Extreme droughts sparked cultural leaps in human evolution

Drilling equipment in Chew Bahir basin, southern Ethiopia (Credit: Dr Julian Ruddock)

Drilling equipment in Chew Bahir basin, southern Ethiopia (Credit: Dr Julian Ruddock)

26 September 2022

Extreme droughts lasting tens of thousands of years played a critical role in human evolution by forcing Homo sapiens to develop the culture and tools to cope, according to new research.

An international team of researchers, including academics from Aberystwyth University and across a wide range of disciplines, extracted two 280-metre cores of sediment from the Chew Bahir basin in southern Ethiopia. This area boasts a large concentration of human fossils and is where early humans lived during the Ice Age between 2.5 million and 11,700 years ago.

The cores give the most complete record across the longest period for humans living in this area and provide unprecedented insight into how climate influenced their biological and cultural transformation.

In a paper published today in the journal ‘Nature Geoscience’, the research found that between 620,000 and 275,000 years ago, humans lived in long-lasting and stable conditions in southern Ethiopia alongside a range of closely related groups.

However, between 275,000 and 60,000 years ago, the area was rocked by extensive natural climate changes which transformed areas of lush vegetation and deep lakes into deserts and small salty puddles.

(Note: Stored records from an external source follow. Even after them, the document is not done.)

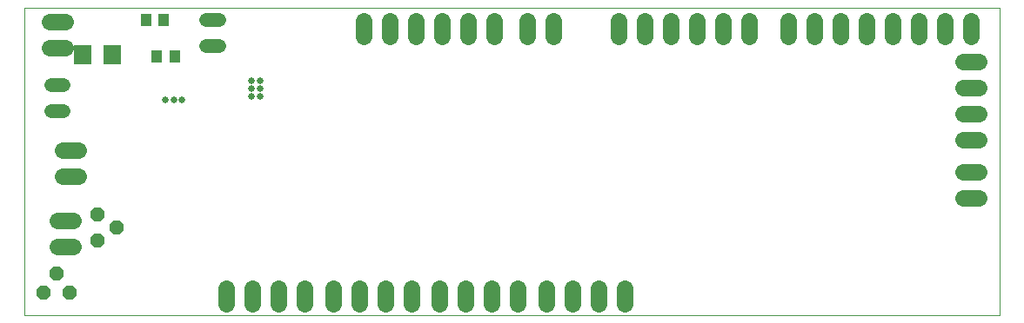
<source format=gbs>
G75*
%MOIN*%
%OFA0B0*%
%FSLAX24Y24*%
%IPPOS*%
%LPD*%
%AMOC8*
5,1,8,0,0,1.08239X$1,22.5*
%
%ADD10C,0.0000*%
%ADD11C,0.0260*%
%ADD12R,0.0434X0.0473*%
%ADD13C,0.0520*%
%ADD14C,0.0640*%
%ADD15R,0.0670X0.0750*%
%ADD16OC8,0.0520*%
%ADD17C,0.0631*%
D10*
X000559Y000331D02*
X000559Y012142D01*
X037929Y012142D01*
X037929Y000331D01*
X000559Y000331D01*
D11*
X005972Y008609D03*
X006282Y008609D03*
X006592Y008609D03*
X009267Y008720D03*
X009587Y008720D03*
X009587Y009030D03*
X009267Y009030D03*
X009267Y009340D03*
X009587Y009340D03*
D12*
X006308Y010261D03*
X005639Y010261D03*
X005888Y011681D03*
X005219Y011681D03*
D13*
X007528Y011653D02*
X008008Y011653D01*
X008008Y010653D02*
X007528Y010653D01*
X002069Y009176D02*
X001589Y009176D01*
X001589Y008176D02*
X002069Y008176D01*
D14*
X002009Y006676D02*
X002609Y006676D01*
X002609Y005676D02*
X002009Y005676D01*
X008289Y001381D02*
X008289Y000781D01*
X009289Y000781D02*
X009289Y001381D01*
X010289Y001381D02*
X010289Y000781D01*
X011289Y000781D02*
X011289Y001381D01*
X012379Y001381D02*
X012379Y000781D01*
X013379Y000781D02*
X013379Y001381D01*
X014379Y001381D02*
X014379Y000781D01*
X015379Y000781D02*
X015379Y001381D01*
X016469Y001381D02*
X016469Y000781D01*
X017469Y000781D02*
X017469Y001381D01*
X018469Y001381D02*
X018469Y000781D01*
X019469Y000781D02*
X019469Y001381D01*
X020559Y001381D02*
X020559Y000781D01*
X021559Y000781D02*
X021559Y001381D01*
X022559Y001381D02*
X022559Y000781D01*
X023559Y000781D02*
X023559Y001381D01*
X036509Y004831D02*
X037109Y004831D01*
X037109Y005831D02*
X036509Y005831D01*
X036509Y007081D02*
X037109Y007081D01*
X037109Y008081D02*
X036509Y008081D01*
X036509Y009081D02*
X037109Y009081D01*
X037109Y010081D02*
X036509Y010081D01*
X036809Y011031D02*
X036809Y011631D01*
X035809Y011631D02*
X035809Y011031D01*
X034809Y011031D02*
X034809Y011631D01*
X033809Y011631D02*
X033809Y011031D01*
X032809Y011031D02*
X032809Y011631D01*
X031809Y011631D02*
X031809Y011031D01*
X030809Y011031D02*
X030809Y011631D01*
X029809Y011631D02*
X029809Y011031D01*
X028309Y011031D02*
X028309Y011631D01*
X027309Y011631D02*
X027309Y011031D01*
X026309Y011031D02*
X026309Y011631D01*
X025309Y011631D02*
X025309Y011031D01*
X024309Y011031D02*
X024309Y011631D01*
X023309Y011631D02*
X023309Y011031D01*
X020809Y011031D02*
X020809Y011631D01*
X019809Y011631D02*
X019809Y011031D01*
X018559Y011031D02*
X018559Y011631D01*
X017559Y011631D02*
X017559Y011031D01*
X016559Y011031D02*
X016559Y011631D01*
X015559Y011631D02*
X015559Y011031D01*
X014559Y011031D02*
X014559Y011631D01*
X013559Y011631D02*
X013559Y011031D01*
X002129Y010596D02*
X001529Y010596D01*
X001529Y011596D02*
X002129Y011596D01*
D15*
X002800Y010332D03*
X003920Y010332D03*
D16*
X003343Y004207D03*
X004093Y003707D03*
X003343Y003207D03*
X001789Y001951D03*
X002289Y001201D03*
X001289Y001201D03*
D17*
X001838Y002981D02*
X002429Y002981D01*
X002429Y003981D02*
X001838Y003981D01*
M02*

</source>
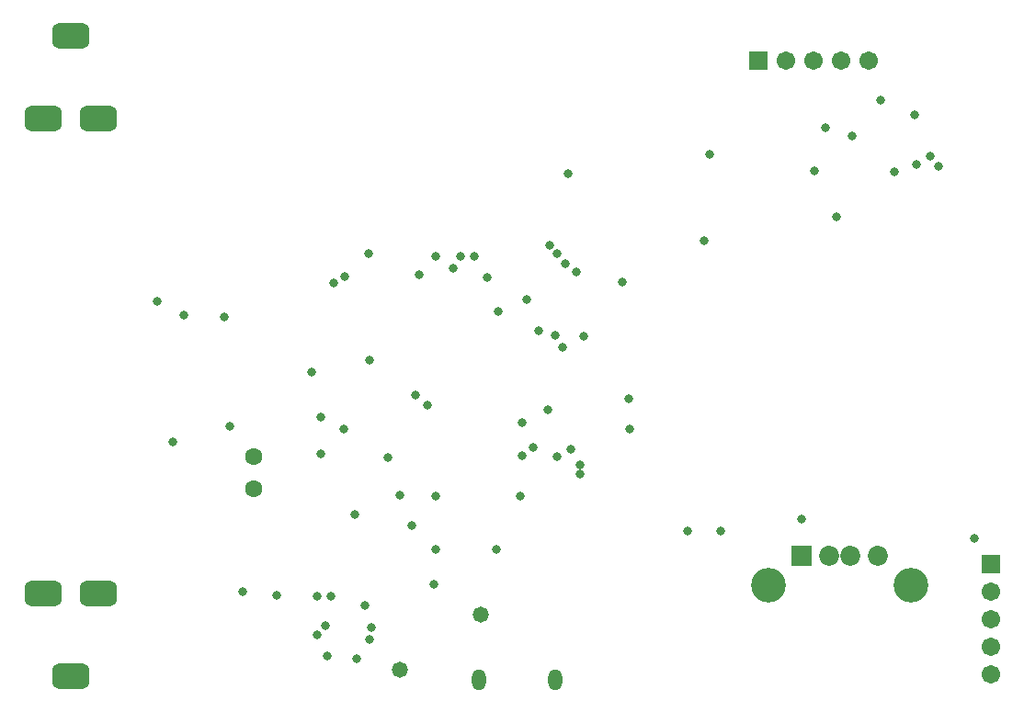
<source format=gbs>
G04*
G04 #@! TF.GenerationSoftware,Altium Limited,Altium Designer,20.0.13 (296)*
G04*
G04 Layer_Color=16711935*
%FSLAX25Y25*%
%MOIN*%
G70*
G01*
G75*
%ADD21C,0.06706*%
%ADD61R,0.06706X0.06706*%
%ADD62R,0.06706X0.06706*%
G04:AMPARAMS|DCode=63|XSize=94.49mil|YSize=133.86mil|CornerRadius=27.56mil|HoleSize=0mil|Usage=FLASHONLY|Rotation=90.000|XOffset=0mil|YOffset=0mil|HoleType=Round|Shape=RoundedRectangle|*
%AMROUNDEDRECTD63*
21,1,0.09449,0.07874,0,0,90.0*
21,1,0.03937,0.13386,0,0,90.0*
1,1,0.05512,0.03937,0.01968*
1,1,0.05512,0.03937,-0.01968*
1,1,0.05512,-0.03937,-0.01968*
1,1,0.05512,-0.03937,0.01968*
%
%ADD63ROUNDEDRECTD63*%
%ADD64R,0.07284X0.07284*%
%ADD65C,0.07284*%
%ADD66C,0.12598*%
%ADD67C,0.06299*%
%ADD68O,0.05118X0.07677*%
%ADD69C,0.03162*%
%ADD70C,0.05800*%
D21*
X454724Y138189D02*
D03*
Y128189D02*
D03*
Y118189D02*
D03*
Y108189D02*
D03*
X380354Y330906D02*
D03*
X390354D02*
D03*
X400354D02*
D03*
X410354D02*
D03*
D61*
X454724Y148189D02*
D03*
D62*
X370354Y330906D02*
D03*
D63*
X121299Y107598D02*
D03*
X111299Y137598D02*
D03*
X131299D02*
D03*
Y309882D02*
D03*
X111299D02*
D03*
X121299Y339882D02*
D03*
D64*
X386221Y151157D02*
D03*
D65*
X396063D02*
D03*
X403937D02*
D03*
X413779D02*
D03*
D66*
X374134Y140488D02*
D03*
X425866D02*
D03*
D67*
X187402Y187205D02*
D03*
Y175394D02*
D03*
D68*
X269202Y106102D02*
D03*
X296761D02*
D03*
D69*
X229134Y260630D02*
D03*
X220472Y252362D02*
D03*
X216535Y250000D02*
D03*
X427165Y311024D02*
D03*
X210630Y136614D02*
D03*
X275590Y153543D02*
D03*
X323819Y197244D02*
D03*
X323622Y208071D02*
D03*
X296654Y231102D02*
D03*
X290896Y232726D02*
D03*
X276181Y239961D02*
D03*
X299410Y226772D02*
D03*
X247441Y253150D02*
D03*
X297441Y260630D02*
D03*
X259842Y255315D02*
D03*
X300590Y257283D02*
D03*
X272047Y251969D02*
D03*
X195866Y136811D02*
D03*
X386024Y164567D02*
D03*
X390748Y290748D02*
D03*
X398819Y274213D02*
D03*
X220276Y197244D02*
D03*
X288976Y190551D02*
D03*
X211811Y201378D02*
D03*
X284646Y187402D02*
D03*
X302559Y189961D02*
D03*
X297441Y187205D02*
D03*
X356890Y160039D02*
D03*
X344882D02*
D03*
X414764Y316535D02*
D03*
X432677Y296063D02*
D03*
X284055Y172835D02*
D03*
X394882Y306496D02*
D03*
X253346Y153543D02*
D03*
X252756Y140748D02*
D03*
X229528Y222047D02*
D03*
X427756Y293110D02*
D03*
X448819Y157480D02*
D03*
X419685Y290354D02*
D03*
X404331Y303346D02*
D03*
X211811Y187992D02*
D03*
X158071Y192323D02*
D03*
X176969Y237795D02*
D03*
X178740Y198031D02*
D03*
X301378Y289961D02*
D03*
X350787Y265551D02*
D03*
X304331Y254134D02*
D03*
X294882Y263779D02*
D03*
X286417Y244094D02*
D03*
X321063Y250394D02*
D03*
X305906Y184252D02*
D03*
Y180905D02*
D03*
X267323Y259646D02*
D03*
X262598Y259842D02*
D03*
X253543Y259646D02*
D03*
X352756Y296850D02*
D03*
X152362Y243504D02*
D03*
X236024Y186811D02*
D03*
X162008Y238583D02*
D03*
X284842Y199606D02*
D03*
X293996Y204035D02*
D03*
X307087Y230906D02*
D03*
X253543Y172835D02*
D03*
X250590Y205906D02*
D03*
X246063Y209449D02*
D03*
X208465Y217717D02*
D03*
X183465Y138189D02*
D03*
X240551Y173228D02*
D03*
X224016Y166142D02*
D03*
X215354Y136614D02*
D03*
X227953Y133268D02*
D03*
X244685Y162205D02*
D03*
X213386Y125787D02*
D03*
X210630Y122441D02*
D03*
X230118Y125000D02*
D03*
X229577Y120866D02*
D03*
X214173Y114764D02*
D03*
X224803Y113779D02*
D03*
X435827Y292520D02*
D03*
D70*
X269685Y129724D02*
D03*
X240354Y109843D02*
D03*
M02*

</source>
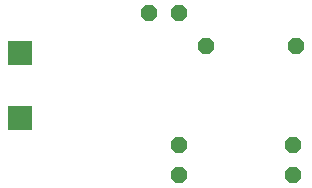
<source format=gbl>
G75*
%MOIN*%
%OFA0B0*%
%FSLAX25Y25*%
%IPPOS*%
%LPD*%
%AMOC8*
5,1,8,0,0,1.08239X$1,22.5*
%
%ADD10OC8,0.05200*%
%ADD11R,0.08268X0.08268*%
D10*
X0078609Y0065300D03*
X0078609Y0075300D03*
X0087609Y0108300D03*
X0078609Y0119300D03*
X0068609Y0119300D03*
X0117609Y0108300D03*
X0116609Y0075300D03*
X0116609Y0065300D03*
D11*
X0025609Y0084473D03*
X0025609Y0106127D03*
M02*

</source>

The research demonstrated that these changes in climate forced humans to adapt culturally, socially and technologically, developing enhanced language, sophisticated hunting methods, and stone tools such as blades and spear points.

The period between 60,000 and 10,000 years ago contained the most extreme drought and likely forced humans to move to wetter regions in north east Africa and the Mediterranean.

However, while Homo sapiens were able to develop strategies to help them adapt, other human species like Homo habilis and Homo erectus were unable to do so, which led to their extinction.

The extracted cores are among the most detailed obtained from the region, giving researchers the opportunity to examine every single decade’s climate for the past 620,000 years every half a centimetre of sediment.

Professor Helen Roberts and Professor Henry Lamb, both from Aberystwyth University’s Department of Geography and Earth Sciences, worked on the project, which involved researchers from 19 institutions in six countries.

Professor Roberts said:

“These findings take us a step closer to understanding the links between past climate, the environment and human evolution. The period we studied was one of great human innovation in how people interacted with each other, their culture, and their use of stone tools. Because of our findings we can further understand the conditions in which humans lived, how they evolved and developed as societies.

“It also has resonance today as our project helped us explore how different climate drivers interacted in the past. This is something that can be translated into the modern day and help us to understand climate and climate change now.”

Dr Verena Foerster at the University of Cologne’s Institute of Geography Education, which also took part in the research, said:

“In view of current threats to the human habitat from climate change and the overuse of natural resources through human activity, understanding the relationship between climate and human evolution has become more relevant than ever.”